- _GOAL_:
Render every line of the data below as a JSON list of strings, one string per line, omitting blank lines. Leave the pictures out of the list.

- _DATASET RECORDS_:

● ● ● ●

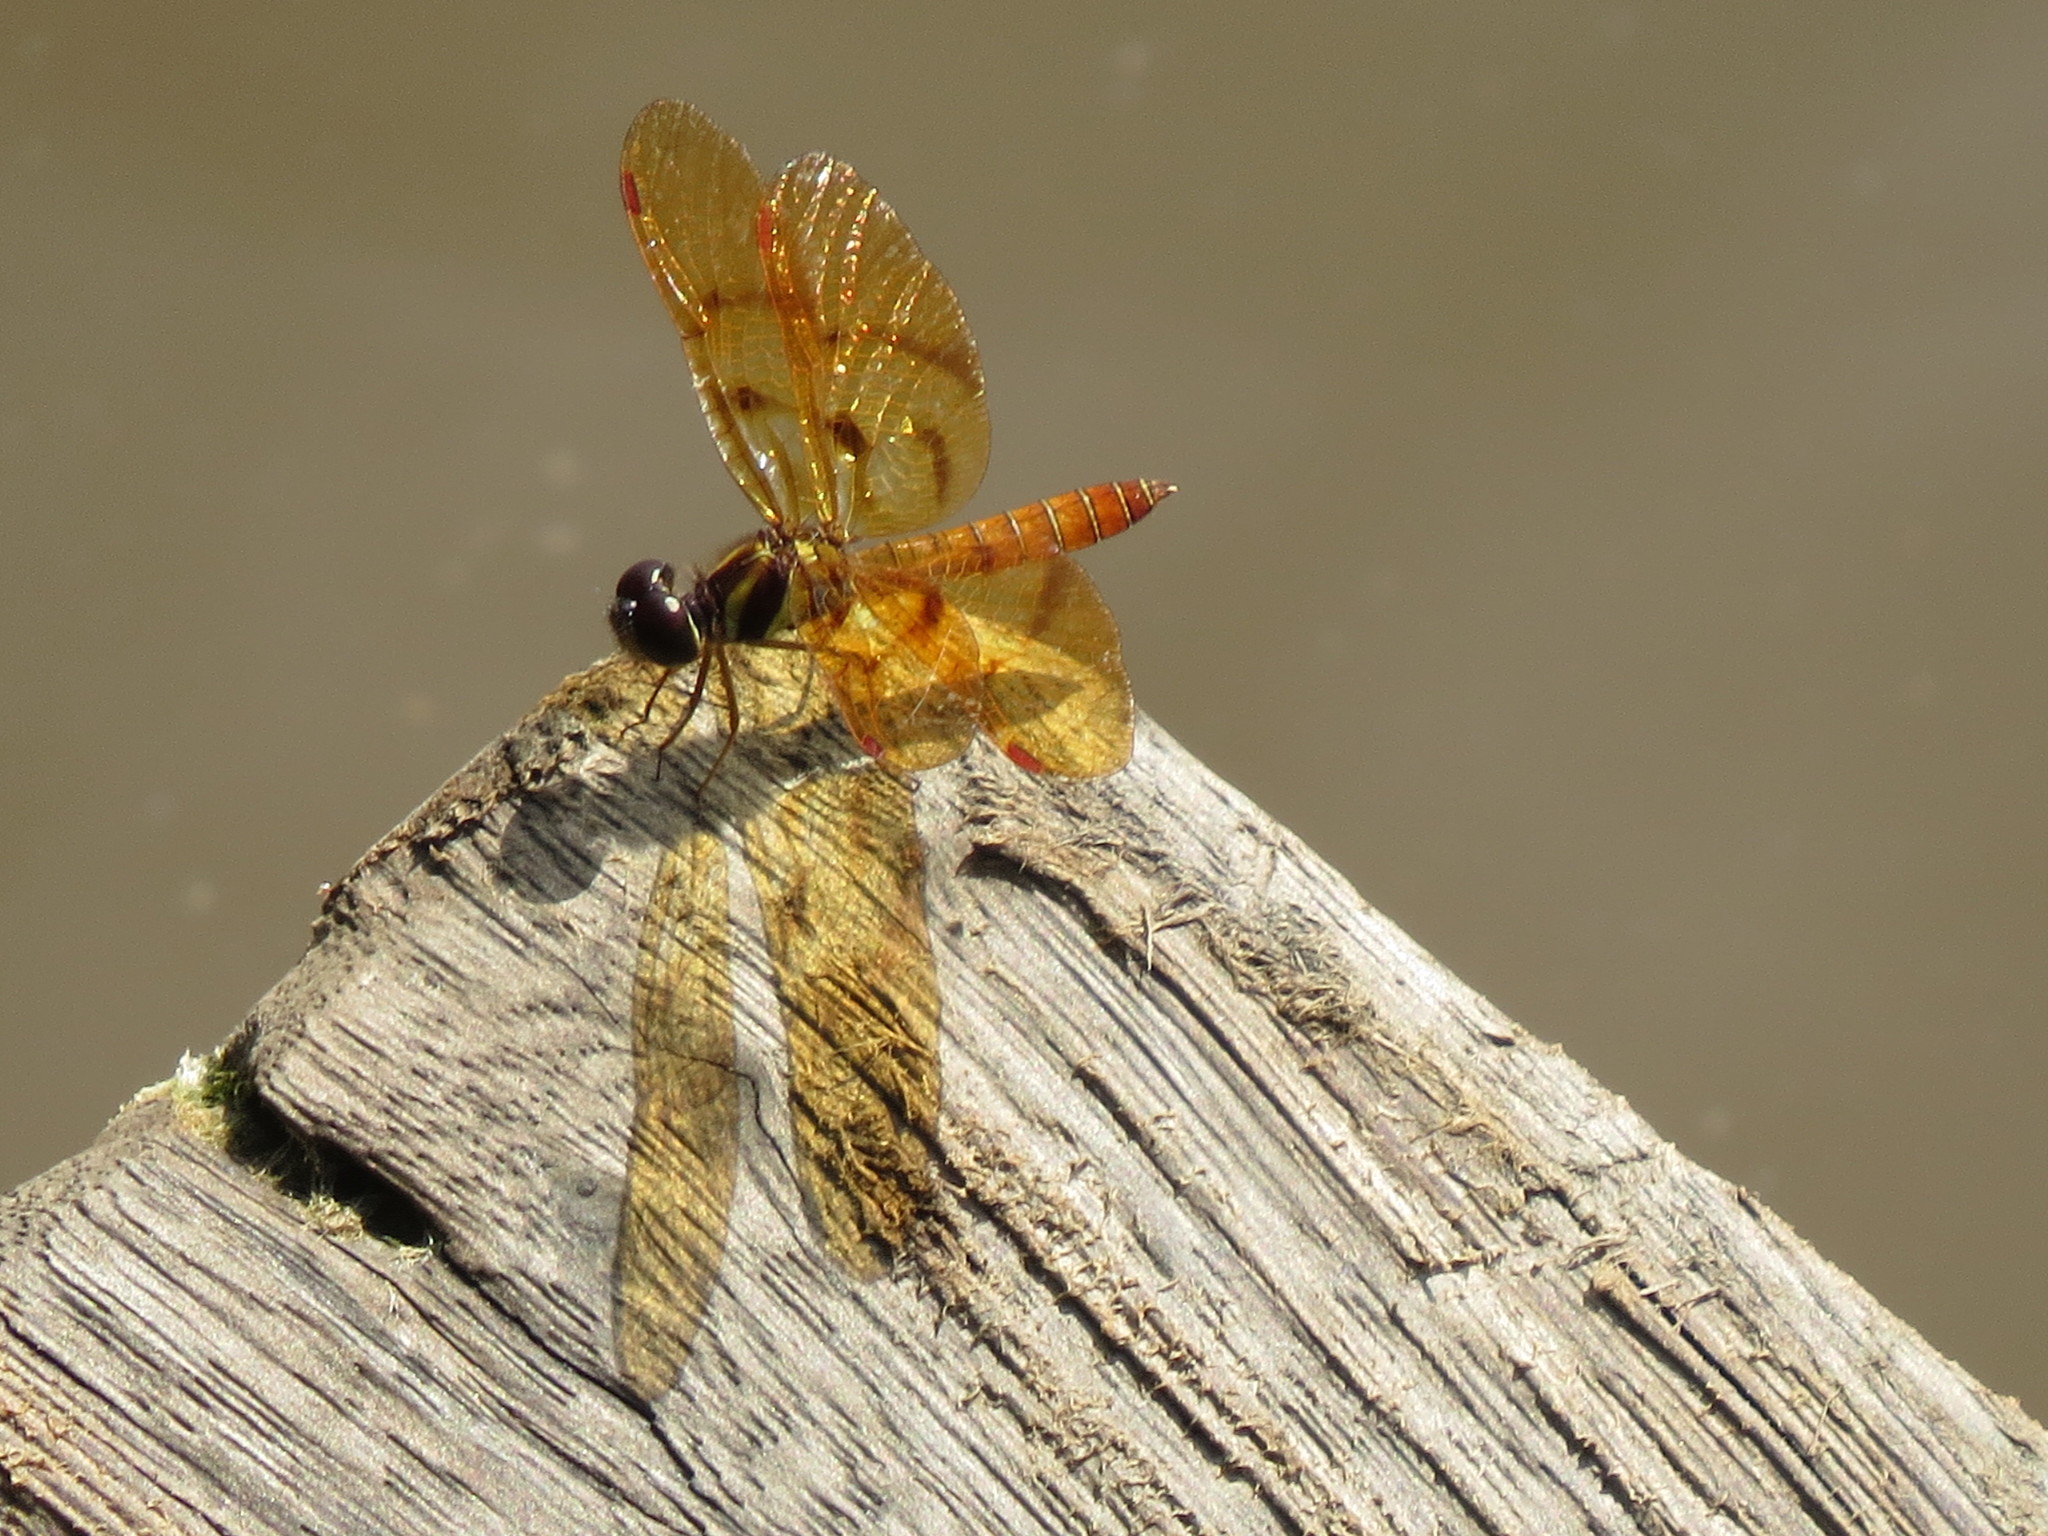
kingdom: Animalia
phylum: Arthropoda
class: Insecta
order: Odonata
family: Libellulidae
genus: Perithemis
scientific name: Perithemis lais
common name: Fine-banded amberwing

● ● ● ●

- _FINAL RESULT_:
[
  "kingdom: Animalia",
  "phylum: Arthropoda",
  "class: Insecta",
  "order: Odonata",
  "family: Libellulidae",
  "genus: Perithemis",
  "scientific name: Perithemis lais",
  "common name: Fine-banded amberwing"
]